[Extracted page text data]
__________

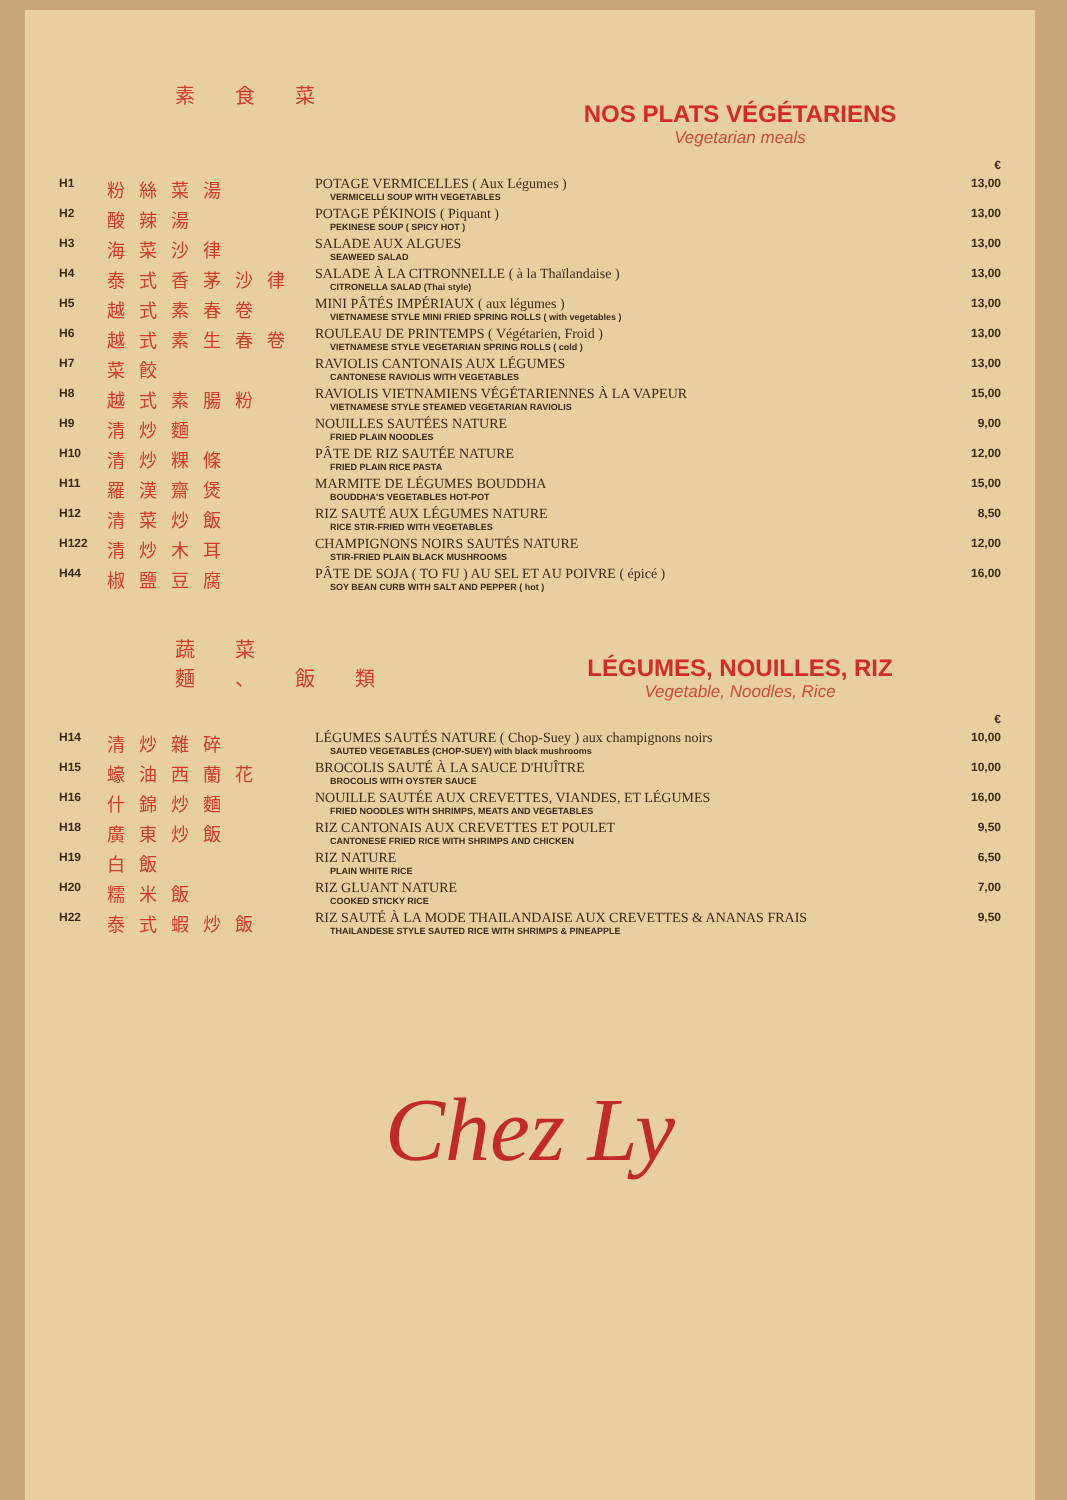素食菜
NOS PLATS VÉGÉTARIENS
Vegetarian meals
| | | | € |
| H1 | 粉絲菜湯 | POTAGE VERMICELLES ( Aux Légumes ) VERMICELLI SOUP WITH VEGETABLES | 13,00 |
| H2 | 酸辣湯 | POTAGE PÉKINOIS ( Piquant ) PEKINESE SOUP ( SPICY HOT ) | 13,00 |
| H3 | 海菜沙律 | SALADE AUX ALGUES SEAWEED SALAD | 13,00 |
| H4 | 泰式香茅沙律 | SALADE À LA CITRONNELLE ( à la Thaïlandaise ) CITRONELLA SALAD (Thai style) | 13,00 |
| H5 | 越式素春卷 | MINI PÂTÉS IMPÉRIAUX ( aux légumes ) VIETNAMESE STYLE MINI FRIED SPRING ROLLS ( with vegetables ) | 13,00 |
| H6 | 越式素生春卷 | ROULEAU DE PRINTEMPS ( Végétarien, Froid ) VIETNAMESE STYLE VEGETARIAN SPRING ROLLS ( cold ) | 13,00 |
| H7 | 菜餃 | RAVIOLIS CANTONAIS AUX LÉGUMES CANTONESE RAVIOLIS WITH VEGETABLES | 13,00 |
| H8 | 越式素腸粉 | RAVIOLIS VIETNAMIENS VÉGÉTARIENNES À LA VAPEUR VIETNAMESE STYLE STEAMED VEGETARIAN RAVIOLIS | 15,00 |
| H9 | 清炒麵 | NOUILLES SAUTÉES NATURE FRIED PLAIN NOODLES | 9,00 |
| H10 | 清炒粿條 | PÂTE DE RIZ SAUTÉE NATURE FRIED PLAIN RICE PASTA | 12,00 |
| H11 | 羅漢齋煲 | MARMITE DE LÉGUMES BOUDDHA BOUDDHA'S VEGETABLES HOT-POT | 15,00 |
| H12 | 清菜炒飯 | RIZ SAUTÉ AUX LÉGUMES NATURE RICE STIR-FRIED WITH VEGETABLES | 8,50 |
| H122 | 清炒木耳 | CHAMPIGNONS NOIRS SAUTÉS NATURE STIR-FRIED PLAIN BLACK MUSHROOMS | 12,00 |
| H44 | 椒鹽豆腐 | PÂTE DE SOJA ( TO FU ) AU SEL ET AU POIVRE ( épicé ) SOY BEAN CURB WITH SALT AND PEPPER ( hot ) | 16,00 |
蔬菜
麵、飯類
LÉGUMES, NOUILLES, RIZ
Vegetable, Noodles, Rice
| | | | € |
| H14 | 清炒雜碎 | LÉGUMES SAUTÉS NATURE ( Chop-Suey ) aux champignons noirs SAUTED VEGETABLES (CHOP-SUEY) with black mushrooms | 10,00 |
| H15 | 蠔油西蘭花 | BROCOLIS SAUTÉ À LA SAUCE D'HUÎTRE BROCOLIS WITH OYSTER SAUCE | 10,00 |
| H16 | 什錦炒麵 | NOUILLE SAUTÉE AUX CREVETTES, VIANDES, ET LÉGUMES FRIED NOODLES WITH SHRIMPS, MEATS AND VEGETABLES | 16,00 |
| H18 | 廣東炒飯 | RIZ CANTONAIS AUX CREVETTES ET POULET CANTONESE FRIED RICE WITH SHRIMPS AND CHICKEN | 9,50 |
| H19 | 白飯 | RIZ NATURE PLAIN WHITE RICE | 6,50 |
| H20 | 糯米飯 | RIZ GLUANT NATURE COOKED STICKY RICE | 7,00 |
| H22 | 泰式蝦炒飯 | RIZ SAUTÉ À LA MODE THAILANDAISE AUX CREVETTES & ANANAS FRAIS THAILANDESE STYLE SAUTED RICE WITH SHRIMPS & PINEAPPLE | 9,50 |
Chez Ly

__________

Task requirements - Your answer must consist solely of the lines above between the line holding "RAVIOLIS WITH VEGETABLES | 13,00 |" and the line holding "SAUCE | 10,00 |", inclusive, copied exactly.

Solution below -
| H7 | 菜餃 | RAVIOLIS CANTONAIS AUX LÉGUMES CANTONESE RAVIOLIS WITH VEGETABLES | 13,00 |
| H8 | 越式素腸粉 | RAVIOLIS VIETNAMIENS VÉGÉTARIENNES À LA VAPEUR VIETNAMESE STYLE STEAMED VEGETARIAN RAVIOLIS | 15,00 |
| H9 | 清炒麵 | NOUILLES SAUTÉES NATURE FRIED PLAIN NOODLES | 9,00 |
| H10 | 清炒粿條 | PÂTE DE RIZ SAUTÉE NATURE FRIED PLAIN RICE PASTA | 12,00 |
| H11 | 羅漢齋煲 | MARMITE DE LÉGUMES BOUDDHA BOUDDHA'S VEGETABLES HOT-POT | 15,00 |
| H12 | 清菜炒飯 | RIZ SAUTÉ AUX LÉGUMES NATURE RICE STIR-FRIED WITH VEGETABLES | 8,50 |
| H122 | 清炒木耳 | CHAMPIGNONS NOIRS SAUTÉS NATURE STIR-FRIED PLAIN BLACK MUSHROOMS | 12,00 |
| H44 | 椒鹽豆腐 | PÂTE DE SOJA ( TO FU ) AU SEL ET AU POIVRE ( épicé ) SOY BEAN CURB WITH SALT AND PEPPER ( hot ) | 16,00 |
蔬菜
麵、飯類
LÉGUMES, NOUILLES, RIZ
Vegetable, Noodles, Rice
| | | | € |
| H14 | 清炒雜碎 | LÉGUMES SAUTÉS NATURE ( Chop-Suey ) aux champignons noirs SAUTED VEGETABLES (CHOP-SUEY) with black mushrooms | 10,00 |
| H15 | 蠔油西蘭花 | BROCOLIS SAUTÉ À LA SAUCE D'HUÎTRE BROCOLIS WITH OYSTER SAUCE | 10,00 |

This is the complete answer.